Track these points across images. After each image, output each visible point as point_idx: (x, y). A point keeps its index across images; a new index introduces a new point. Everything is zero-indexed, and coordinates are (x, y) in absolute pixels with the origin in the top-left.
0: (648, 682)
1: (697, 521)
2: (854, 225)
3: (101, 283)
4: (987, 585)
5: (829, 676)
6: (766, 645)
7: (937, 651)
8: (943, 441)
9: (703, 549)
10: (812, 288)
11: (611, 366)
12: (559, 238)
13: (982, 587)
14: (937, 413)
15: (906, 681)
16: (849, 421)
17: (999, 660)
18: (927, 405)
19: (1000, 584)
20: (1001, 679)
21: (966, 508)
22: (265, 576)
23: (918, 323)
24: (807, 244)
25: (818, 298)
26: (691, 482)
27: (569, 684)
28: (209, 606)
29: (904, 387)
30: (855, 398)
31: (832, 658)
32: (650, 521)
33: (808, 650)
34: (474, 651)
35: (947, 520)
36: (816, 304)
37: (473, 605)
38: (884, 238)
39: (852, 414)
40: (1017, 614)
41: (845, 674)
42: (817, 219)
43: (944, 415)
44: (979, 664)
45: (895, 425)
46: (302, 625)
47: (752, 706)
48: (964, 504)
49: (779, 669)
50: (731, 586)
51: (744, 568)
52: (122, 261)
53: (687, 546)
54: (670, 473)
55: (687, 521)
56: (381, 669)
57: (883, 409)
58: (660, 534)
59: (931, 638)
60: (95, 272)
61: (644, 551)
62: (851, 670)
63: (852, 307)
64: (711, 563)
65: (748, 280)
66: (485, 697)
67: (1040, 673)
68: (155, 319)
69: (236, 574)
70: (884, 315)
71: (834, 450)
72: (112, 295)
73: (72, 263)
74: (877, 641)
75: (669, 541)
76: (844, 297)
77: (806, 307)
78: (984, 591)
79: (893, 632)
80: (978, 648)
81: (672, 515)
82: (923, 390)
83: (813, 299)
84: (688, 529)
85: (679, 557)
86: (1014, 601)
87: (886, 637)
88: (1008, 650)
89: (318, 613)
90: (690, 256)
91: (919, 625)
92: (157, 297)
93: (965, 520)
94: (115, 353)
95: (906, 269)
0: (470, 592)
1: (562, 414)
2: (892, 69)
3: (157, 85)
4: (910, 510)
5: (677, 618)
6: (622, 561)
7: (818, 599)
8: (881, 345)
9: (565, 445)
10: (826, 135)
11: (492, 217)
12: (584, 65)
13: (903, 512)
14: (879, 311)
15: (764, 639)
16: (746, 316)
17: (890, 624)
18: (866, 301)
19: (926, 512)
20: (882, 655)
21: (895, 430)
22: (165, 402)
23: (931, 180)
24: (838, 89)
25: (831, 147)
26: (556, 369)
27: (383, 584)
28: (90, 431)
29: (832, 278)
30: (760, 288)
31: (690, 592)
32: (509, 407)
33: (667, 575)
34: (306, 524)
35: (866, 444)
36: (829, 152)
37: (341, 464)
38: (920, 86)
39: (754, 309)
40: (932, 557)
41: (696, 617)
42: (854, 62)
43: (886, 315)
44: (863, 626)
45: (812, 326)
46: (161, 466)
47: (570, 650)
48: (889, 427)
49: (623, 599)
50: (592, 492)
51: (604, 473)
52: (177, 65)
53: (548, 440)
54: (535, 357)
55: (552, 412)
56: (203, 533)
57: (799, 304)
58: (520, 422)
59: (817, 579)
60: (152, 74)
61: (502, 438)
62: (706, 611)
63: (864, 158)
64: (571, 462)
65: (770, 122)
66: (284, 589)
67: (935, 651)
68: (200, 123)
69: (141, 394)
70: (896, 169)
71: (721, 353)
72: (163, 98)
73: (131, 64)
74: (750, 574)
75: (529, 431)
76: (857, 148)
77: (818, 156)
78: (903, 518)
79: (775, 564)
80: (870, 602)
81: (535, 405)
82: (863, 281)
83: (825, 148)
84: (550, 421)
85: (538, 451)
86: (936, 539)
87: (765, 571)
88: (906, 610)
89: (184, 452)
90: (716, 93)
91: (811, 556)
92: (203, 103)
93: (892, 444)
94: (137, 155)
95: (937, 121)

> TASK INSTRUCTIONS:
Type out the whole listing above exactly.

> WRITTEN REPLY:
Track these points across images. After each image, output each visible point as point_idx: (x, y). A point keeps its index across images; a new index introduces a new point. Everything is zero-indexed, and coordinates are (x, y) in absolute pixels with the origin in the top-left.
0: (648, 682)
1: (697, 521)
2: (854, 225)
3: (101, 283)
4: (987, 585)
5: (829, 676)
6: (766, 645)
7: (937, 651)
8: (943, 441)
9: (703, 549)
10: (812, 288)
11: (611, 366)
12: (559, 238)
13: (982, 587)
14: (937, 413)
15: (906, 681)
16: (849, 421)
17: (999, 660)
18: (927, 405)
19: (1000, 584)
20: (1001, 679)
21: (966, 508)
22: (265, 576)
23: (918, 323)
24: (807, 244)
25: (818, 298)
26: (691, 482)
27: (569, 684)
28: (209, 606)
29: (904, 387)
30: (855, 398)
31: (832, 658)
32: (650, 521)
33: (808, 650)
34: (474, 651)
35: (947, 520)
36: (816, 304)
37: (473, 605)
38: (884, 238)
39: (852, 414)
40: (1017, 614)
41: (845, 674)
42: (817, 219)
43: (944, 415)
44: (979, 664)
45: (895, 425)
46: (302, 625)
47: (752, 706)
48: (964, 504)
49: (779, 669)
50: (731, 586)
51: (744, 568)
52: (122, 261)
53: (687, 546)
54: (670, 473)
55: (687, 521)
56: (381, 669)
57: (883, 409)
58: (660, 534)
59: (931, 638)
60: (95, 272)
61: (644, 551)
62: (851, 670)
63: (852, 307)
64: (711, 563)
65: (748, 280)
66: (485, 697)
67: (1040, 673)
68: (155, 319)
69: (236, 574)
70: (884, 315)
71: (834, 450)
72: (112, 295)
73: (72, 263)
74: (877, 641)
75: (669, 541)
76: (844, 297)
77: (806, 307)
78: (984, 591)
79: (893, 632)
80: (978, 648)
81: (672, 515)
82: (923, 390)
83: (813, 299)
84: (688, 529)
85: (679, 557)
86: (1014, 601)
87: (886, 637)
88: (1008, 650)
89: (318, 613)
90: (690, 256)
91: (919, 625)
92: (157, 297)
93: (965, 520)
94: (115, 353)
95: (906, 269)
0: (470, 592)
1: (562, 414)
2: (892, 69)
3: (157, 85)
4: (910, 510)
5: (677, 618)
6: (622, 561)
7: (818, 599)
8: (881, 345)
9: (565, 445)
10: (826, 135)
11: (492, 217)
12: (584, 65)
13: (903, 512)
14: (879, 311)
15: (764, 639)
16: (746, 316)
17: (890, 624)
18: (866, 301)
19: (926, 512)
20: (882, 655)
21: (895, 430)
22: (165, 402)
23: (931, 180)
24: (838, 89)
25: (831, 147)
26: (556, 369)
27: (383, 584)
28: (90, 431)
29: (832, 278)
30: (760, 288)
31: (690, 592)
32: (509, 407)
33: (667, 575)
34: (306, 524)
35: (866, 444)
36: (829, 152)
37: (341, 464)
38: (920, 86)
39: (754, 309)
40: (932, 557)
41: (696, 617)
42: (854, 62)
43: (886, 315)
44: (863, 626)
45: (812, 326)
46: (161, 466)
47: (570, 650)
48: (889, 427)
49: (623, 599)
50: (592, 492)
51: (604, 473)
52: (177, 65)
53: (548, 440)
54: (535, 357)
55: (552, 412)
56: (203, 533)
57: (799, 304)
58: (520, 422)
59: (817, 579)
60: (152, 74)
61: (502, 438)
62: (706, 611)
63: (864, 158)
64: (571, 462)
65: (770, 122)
66: (284, 589)
67: (935, 651)
68: (200, 123)
69: (141, 394)
70: (896, 169)
71: (721, 353)
72: (163, 98)
73: (131, 64)
74: (750, 574)
75: (529, 431)
76: (857, 148)
77: (818, 156)
78: (903, 518)
79: (775, 564)
80: (870, 602)
81: (535, 405)
82: (863, 281)
83: (825, 148)
84: (550, 421)
85: (538, 451)
86: (936, 539)
87: (765, 571)
88: (906, 610)
89: (184, 452)
90: (716, 93)
91: (811, 556)
92: (203, 103)
93: (892, 444)
94: (137, 155)
95: (937, 121)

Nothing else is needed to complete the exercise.